Tuesday, July 25, 2006

Dumb and Dumber (Part 2, the Dumber Part)

In last week’s blog (July 20), I observed that executives’ quest for the "magic bullet quick fix" often leads them to consider courses of action that are just plain dumb. As an example, last week I discussed the dumb-ness of the prevailing idea that GM’s horrific woes can be fixed by a GM-Nissan-Renault joint venture headed by Carlos Ghosn.

Now I’ve got something even dumber for you. Some people are—I kid you not-- actually talking about a GM-Ford merger. What are these people smoking? Apart from the fact that 60-80% of mega-mergers destroy shareholder value, and apart from the fact that the precedent of the 1998 Daimler-Chrysler deal has halved the value of the combined firms, consider one stark reality. The mega-problems of GM that I outlined last week (legacy and operational costs, quality, design, labor, bureaucracy and such) are also endemic in Ford (though perhaps to a slightly smaller extent). How will a merger fix these problems-- rather than exacerbate them?

The proponents of the deal talk about potential (no guarantee) cost savings with a capitalized value that would exceed the two companies’ combined (and very low) market cap. But so what? Even if you could squeeze out those costs, what do you do about all the problems that made the companies sick in the first place? And where will the cool, high-margin cars come from? Where will the corporate agility and innovation come from? How exactly will you grow the company profitably?

Next month my new book Break From the Pack is launched, and one of the topics you might be interested in what I call “The Dinosaurs Mating Syndrome” which is one reason that so many big mergers fail. Let me quote from one paragraph in the book:

Perhaps the greatest delusion executives have about mergers is the belief that that somehow two bureaucratic, backward-looking corporations will join forces and spawn an impregnable giant. The underlying assumption is that two companies that have individually managed to generate flat earnings and declining share will be able to magically continue their debilitating but comfort-zone strategies by jumping into bed together and getting bigger.
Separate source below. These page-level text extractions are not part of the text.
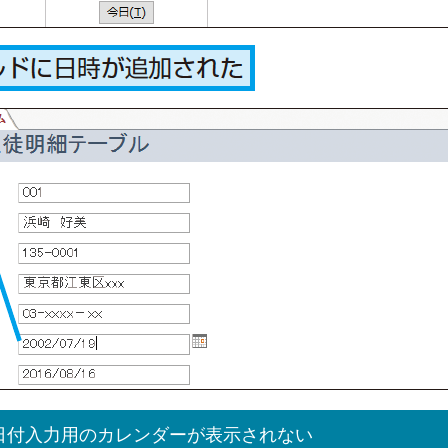
日付入力用のカレンダーが表示されない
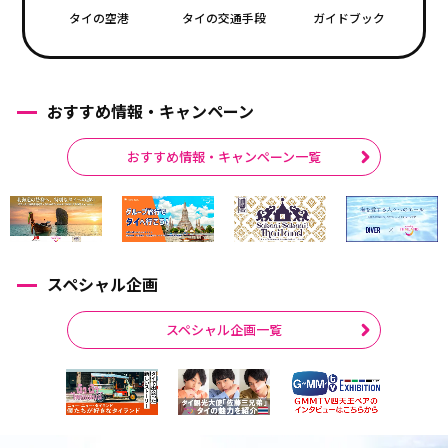
タイの空港
タイの交通手段
ガイドブック
おすすめ情報・キャンペーン
おすすめ情報・キャンペーン一覧
スペシャル企画
スペシャル企画一覧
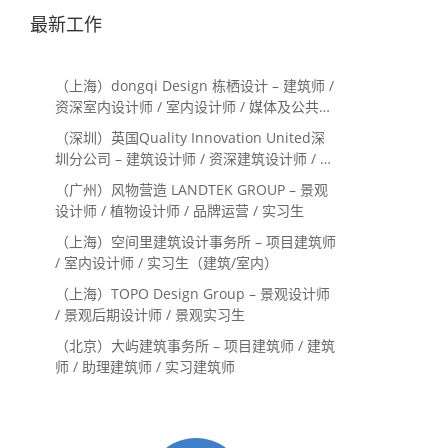
最新工作
（上海）dongqi Design 栋栖设计 – 建筑师 /
资深室内设计师 / 室内设计师 / 媒体及公共关
系主管 / 设计实习生（常年招聘）
（深圳）英国Quality Innovation United深
圳分公司 – 建筑设计师 / 资深建筑设计师 / 室
内设计师 / 设计实习生
（广州）风物营造 LANDTEK GROUP – 景观
设计师 / 植物设计师 / 品牌运营 / 实习生
（上海）空间里建筑设计事务所 – 项目建筑师
/ 室内设计师 / 实习生（建筑/室内）
（上海）TOPO Design Group – 景观设计师
/ 景观后期设计师 / 景观实习生
（北京）大屿建筑事务所 – 项目建筑师 / 建筑
师 / 助理建筑师 / 实习建筑师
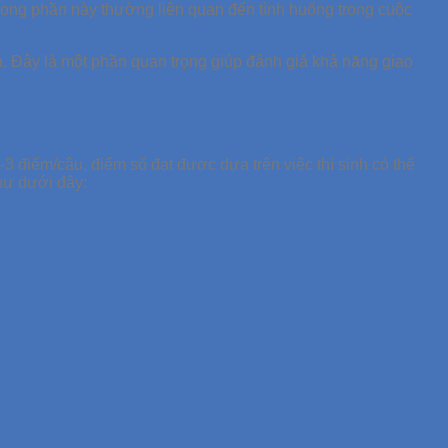
ỏi trong phần này thường liên quan đến tình huống trong cuộc
ra. Đây là một phần quan trọng giúp đánh giá khả năng giao
-3 điểm/câu, điểm số đạt được dựa trên việc thí sinh có thể
như dưới đây:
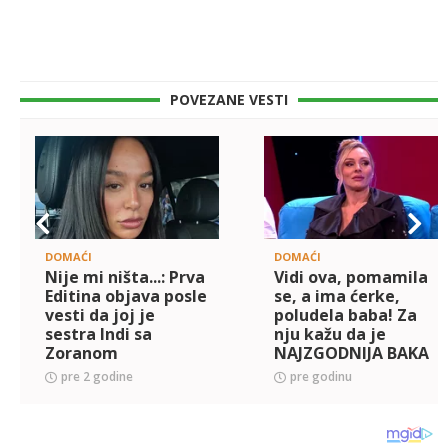
POVEZANE VESTI
DOMAĆI
DOMAĆI
Nije mi ništa...: Prva
Vidi ova, pomamila
Editina objava posle
se, a ima ćerke,
vesti da joj je
poludela baba! Za
sestra Indi sa
nju kažu da je
Zoranom
NAJZGODNIJA BAKA
Marjanovićem, oči
(50) na našoj
pre 2 godine
pre godinu
joj pune suza
estradi: Kad se
skine ima telo ZA
MEDALJU (FOTO)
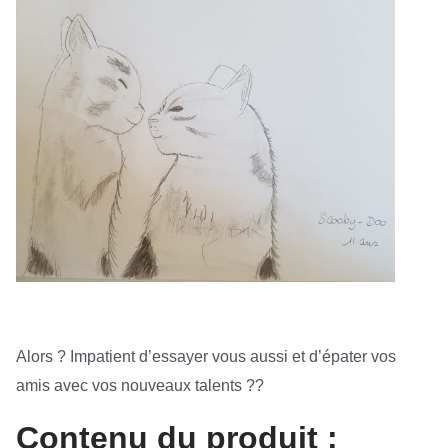
Alors ? Impatient d’essayer vous aussi et d’épater vos
amis avec vos nouveaux talents ??
Contenu du produit :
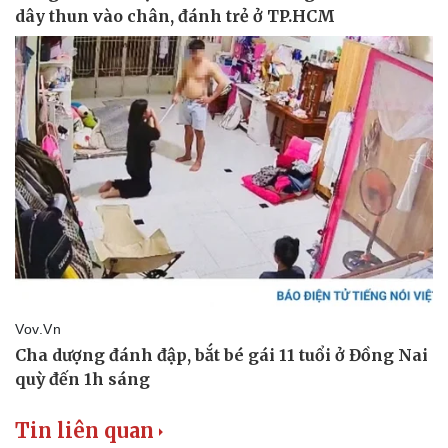
Tin liên quan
But as we’ve seen, companies that merge primarily to protect faltering product lines, obsolete business models and grossly inefficient infrastructures are doomed to failure in a Copycat Economy…… Ultimately, a merger might temporarily prop up any two beasts by providing them better scale and better marketing, but the end result is still extreme vulnerability, if not extinction.

A GM-Ford marriage? Only if you believe that two dinosaurs mating will somehow produce a cheetah. I predict that a GM-Ford hybrid will be a slower, more complex, more bureaucratic, more politicized offspring that would need to be put on life support within 5 years. We need bold initiatives and bolder leaders to fix GM, but asking the company to mate with Ford is surely a “dumber” idea.